The 6MWT will be performed before and after 8 weeks of inspiratory muscle training.
Patients will be instructed to walk as quickly as possible in an open and linear corridor
of 30m in length, signposted meter by meter. During the walk test, patients will have
their SpO2 and HR monitored using a transcutaneous pulse oximeter. The tests will be
interrupted if there are symptoms of dyspnea and/or muscle pain, the presence of a
suffering face and/or a drop in SpO2 ≤ 88%, with a time counting up to six minutes. It is
important to emphasize that pulmonary scintigraphy is a routine examination in the
follow-up of patients with ventilation/perfusion disorders.
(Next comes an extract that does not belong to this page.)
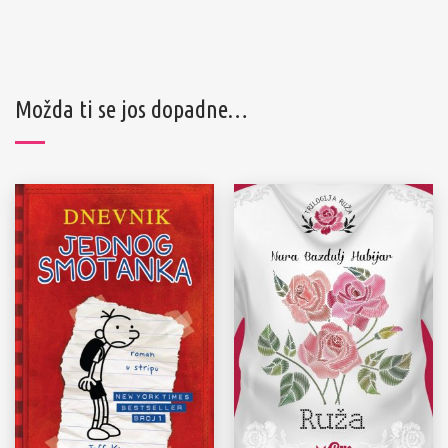
Možda ti se jos dopadne…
It is important to emphasize that pulmonary scintigraphy is a routine examination in the
follow-up of patients with ventilation/perfusion disorders. Technetium-99m-labeled
diethylnotriaminopentaacetic acid (Tc 99m and DTPA) at an activity of 1 millicuri in 0.9%
saline for a total volume of 3 ml will be inhaled. For inhalation, an orofacial mask or
mouthpiece (Vital signs, West SuSex, UK) fitted with one-way valves and with an
inspiratory limb connected to a radioisotope nebulizer (Ventis® II Medical Device, Class
II, CE 0459, Ventibox / CIS BioInternational, France) will be used. used.
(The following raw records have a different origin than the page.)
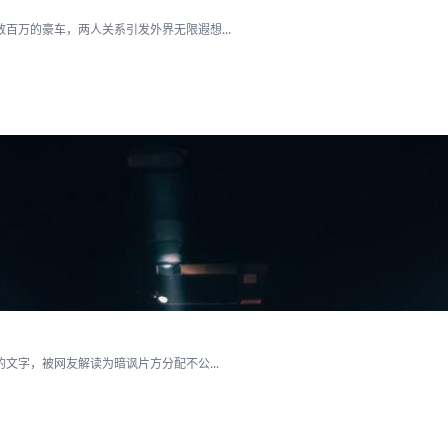
百万的豪车，两人关系引发外界无限遐想...
文字，被网友解读为暗讽片方分配不公...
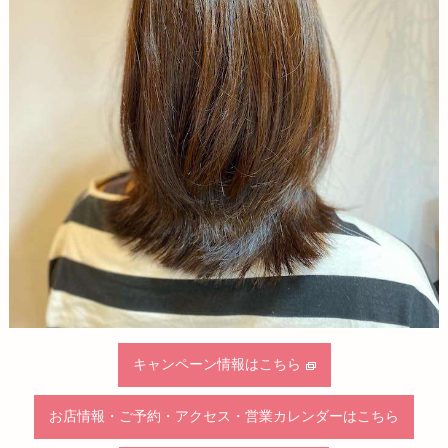
キャンペーン情報はこちら
お店情報・ご予約・アクセス・営業カレンダーはこちら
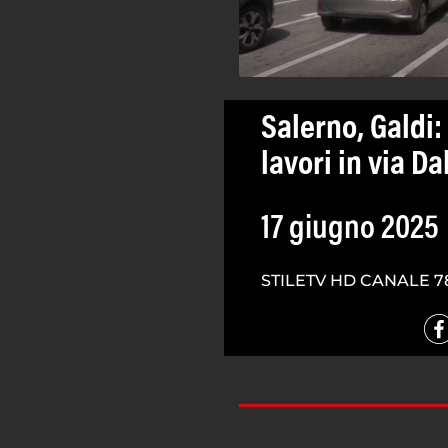
Salerno, Galdi
lavori in via D
17 giugno 2025
STILETV HD CANALE 7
The inhalation of the radioaerosol will be performed with the individual in a sitting
position for the time necessary for the solution to be completed. Subjects will be
previously instructed to breathe slowly and deeply through the mouth, performing an
inspiratory pause for 3s with each breath. After inhalation, participants will be
instructed to rinse their mouths and drink water to clear the throat and esophagus of
radioaerosol deposited in these regions. Scintigraphy will be performed before and after
the 8 weeks of training. Volunteers will undergo examinations at the Advanced Nuclear
Medicine Diagnostic Imaging Clinic with a Nuclear Medicine Specialist. Upon completion of
aerosol inhalation, volunteers will be seated in front of the gamma camera (STARCAM 3200
AC/T GE MEDICAL SYSTEMS - UK ) for image acquisition of the posterior thorax for a period
of 300 seconds with a matrix of 256 x 256 pixels. After the first image, the collimator
will be repositioned to acquire the upper airway/face images. To determine the inhaled
mass, the sum of the numbers of counts present in each compartment will be evaluated.

For image analysis, pulmonary and extrapulmonary regions of interest (ROI) will be
delimited using the Xeleris 3 Functional Workstation Image software (GE Healthcare,
Milwaukee, USA).

Subjects will perform training with moderate load at 50% of MIP. The training will be
carried out using the powerbreath®ClassicLight device.

The patient will be instructed to perform the training seated, with knees and ankles
flexed at 90º, feet flat on the floor, with one hand holding the device and the other
resting on the leg. The nose clip will be placed and the individuals will perform three
cycles of 30 respiratory incursions in an explosive way, respecting the one-minute
interval between the series. The training will be performed by the patient at home,
independently, twice a day, seven days a week, for eight weeks, noting the frequency and
any occurrences during the training in the training diary that each individual will
receive. The adjustment will be carried out weekly in face-to-face meetings (once a week)
in the laboratory and patient monitoring will also be carried out via telephone, through
calls made by the responsible researcher.